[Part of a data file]

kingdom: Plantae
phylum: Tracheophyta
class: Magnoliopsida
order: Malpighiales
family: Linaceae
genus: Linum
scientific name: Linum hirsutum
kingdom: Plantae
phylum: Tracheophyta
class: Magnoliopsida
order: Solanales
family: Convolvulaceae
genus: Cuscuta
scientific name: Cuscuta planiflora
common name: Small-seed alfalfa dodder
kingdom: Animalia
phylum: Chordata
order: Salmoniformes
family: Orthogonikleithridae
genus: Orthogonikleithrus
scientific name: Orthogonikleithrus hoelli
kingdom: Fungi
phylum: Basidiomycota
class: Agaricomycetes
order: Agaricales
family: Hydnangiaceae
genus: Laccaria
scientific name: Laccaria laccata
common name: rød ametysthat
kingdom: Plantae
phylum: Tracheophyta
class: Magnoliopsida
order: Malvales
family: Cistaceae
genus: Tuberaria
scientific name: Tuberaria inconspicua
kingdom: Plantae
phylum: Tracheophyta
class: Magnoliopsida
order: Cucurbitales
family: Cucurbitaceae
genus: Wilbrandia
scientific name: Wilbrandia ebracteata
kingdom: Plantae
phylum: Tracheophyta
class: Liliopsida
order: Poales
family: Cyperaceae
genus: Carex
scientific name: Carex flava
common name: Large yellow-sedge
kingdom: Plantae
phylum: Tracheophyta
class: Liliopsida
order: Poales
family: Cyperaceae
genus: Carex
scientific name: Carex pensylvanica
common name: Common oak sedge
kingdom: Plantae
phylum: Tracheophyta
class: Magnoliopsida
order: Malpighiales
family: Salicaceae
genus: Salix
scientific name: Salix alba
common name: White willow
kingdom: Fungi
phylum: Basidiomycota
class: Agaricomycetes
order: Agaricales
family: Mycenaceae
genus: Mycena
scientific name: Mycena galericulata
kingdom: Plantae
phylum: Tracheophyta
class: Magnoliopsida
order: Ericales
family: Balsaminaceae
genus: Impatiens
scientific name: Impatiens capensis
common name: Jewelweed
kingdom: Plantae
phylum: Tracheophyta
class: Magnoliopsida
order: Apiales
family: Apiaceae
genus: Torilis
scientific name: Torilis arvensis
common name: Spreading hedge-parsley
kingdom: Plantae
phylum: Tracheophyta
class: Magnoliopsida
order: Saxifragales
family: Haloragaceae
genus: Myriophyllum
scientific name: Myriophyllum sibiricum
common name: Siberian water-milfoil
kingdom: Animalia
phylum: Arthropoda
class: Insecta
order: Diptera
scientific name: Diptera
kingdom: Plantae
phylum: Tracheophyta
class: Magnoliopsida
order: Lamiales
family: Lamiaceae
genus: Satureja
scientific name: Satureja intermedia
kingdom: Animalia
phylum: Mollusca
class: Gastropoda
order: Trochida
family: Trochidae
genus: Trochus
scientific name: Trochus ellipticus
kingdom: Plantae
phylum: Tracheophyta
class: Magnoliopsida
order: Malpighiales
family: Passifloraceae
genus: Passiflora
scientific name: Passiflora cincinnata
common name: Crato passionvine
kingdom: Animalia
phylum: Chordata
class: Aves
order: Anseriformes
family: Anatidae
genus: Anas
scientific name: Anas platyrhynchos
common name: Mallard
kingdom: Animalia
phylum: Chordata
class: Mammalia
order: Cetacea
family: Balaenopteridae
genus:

> The task: Reproduce the entire listing above line for line, keeping every word and mark unchanged.

> Task result:
kingdom: Plantae
phylum: Tracheophyta
class: Magnoliopsida
order: Malpighiales
family: Linaceae
genus: Linum
scientific name: Linum hirsutum
kingdom: Plantae
phylum: Tracheophyta
class: Magnoliopsida
order: Solanales
family: Convolvulaceae
genus: Cuscuta
scientific name: Cuscuta planiflora
common name: Small-seed alfalfa dodder
kingdom: Animalia
phylum: Chordata
order: Salmoniformes
family: Orthogonikleithridae
genus: Orthogonikleithrus
scientific name: Orthogonikleithrus hoelli
kingdom: Fungi
phylum: Basidiomycota
class: Agaricomycetes
order: Agaricales
family: Hydnangiaceae
genus: Laccaria
scientific name: Laccaria laccata
common name: rød ametysthat
kingdom: Plantae
phylum: Tracheophyta
class: Magnoliopsida
order: Malvales
family: Cistaceae
genus: Tuberaria
scientific name: Tuberaria inconspicua
kingdom: Plantae
phylum: Tracheophyta
class: Magnoliopsida
order: Cucurbitales
family: Cucurbitaceae
genus: Wilbrandia
scientific name: Wilbrandia ebracteata
kingdom: Plantae
phylum: Tracheophyta
class: Liliopsida
order: Poales
family: Cyperaceae
genus: Carex
scientific name: Carex flava
common name: Large yellow-sedge
kingdom: Plantae
phylum: Tracheophyta
class: Liliopsida
order: Poales
family: Cyperaceae
genus: Carex
scientific name: Carex pensylvanica
common name: Common oak sedge
kingdom: Plantae
phylum: Tracheophyta
class: Magnoliopsida
order: Malpighiales
family: Salicaceae
genus: Salix
scientific name: Salix alba
common name: White willow
kingdom: Fungi
phylum: Basidiomycota
class: Agaricomycetes
order: Agaricales
family: Mycenaceae
genus: Mycena
scientific name: Mycena galericulata
kingdom: Plantae
phylum: Tracheophyta
class: Magnoliopsida
order: Ericales
family: Balsaminaceae
genus: Impatiens
scientific name: Impatiens capensis
common name: Jewelweed
kingdom: Plantae
phylum: Tracheophyta
class: Magnoliopsida
order: Apiales
family: Apiaceae
genus: Torilis
scientific name: Torilis arvensis
common name: Spreading hedge-parsley
kingdom: Plantae
phylum: Tracheophyta
class: Magnoliopsida
order: Saxifragales
family: Haloragaceae
genus: Myriophyllum
scientific name: Myriophyllum sibiricum
common name: Siberian water-milfoil
kingdom: Animalia
phylum: Arthropoda
class: Insecta
order: Diptera
scientific name: Diptera
kingdom: Plantae
phylum: Tracheophyta
class: Magnoliopsida
order: Lamiales
family: Lamiaceae
genus: Satureja
scientific name: Satureja intermedia
kingdom: Animalia
phylum: Mollusca
class: Gastropoda
order: Trochida
family: Trochidae
genus: Trochus
scientific name: Trochus ellipticus
kingdom: Plantae
phylum: Tracheophyta
class: Magnoliopsida
order: Malpighiales
family: Passifloraceae
genus: Passiflora
scientific name: Passiflora cincinnata
common name: Crato passionvine
kingdom: Animalia
phylum: Chordata
class: Aves
order: Anseriformes
family: Anatidae
genus: Anas
scientific name: Anas platyrhynchos
common name: Mallard
kingdom: Animalia
phylum: Chordata
class: Mammalia
order: Cetacea
family: Balaenopteridae
genus:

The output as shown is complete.